The dinar weakened 0.5 percent yesterday, closing at 106.5622 to the euro, according to central bank’s figures, extending its losses for the third consecutive trading day. It traded at 106.98 to the euro at 2:42 p.m. in Belgrade.

Analysts in the survey forecast a dinar rate of 105.25 to the euro at the end of February, down from last month’s median forecast of 104 dinars to the euro.

Any further dinar weakening “may keep the central bank’s hands tied,” Vladimir Vuckovic of the Serbian Fiscal Council, a three-member body appointed by parliament to monitor if the government complies with self-imposed fiscal rules, said in a phone interview.

The latest dinar declines may reflect investor concern over whether Serbia keeps its $1.3 billion precautionary loan program with the IMF in force, he said.

IMF Review

An IMF mission arrived in Belgrade for a week-long check on Serbian finances, two weeks after the lender’s board postponed the approval of the first review under the program, granted last September.

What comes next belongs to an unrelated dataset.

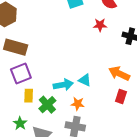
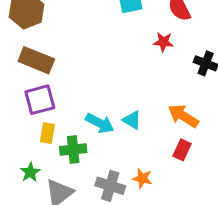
cyan arrow: (63, 85) -> (100, 123), turned 30
orange star: (78, 104) -> (142, 178), moved
green cross: (47, 105) -> (73, 150), turned 30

The IMF is concerned about Serbia’s budget, where borrowing and sovereign guarantees “deviate” from program targets by around 1 percentage point of GDP, or around 300 million euros ($393 million).

The central bank, whose mandate is to ensure financial stability and low inflation, may need to use policy instruments other than the benchmark rate to “jump-start the economy and encourage lending,” said Ljiljana Grubic, an analyst with Raiffeisenbank’s Serbian unit. She forecast no change in borrowing on Feb. 9.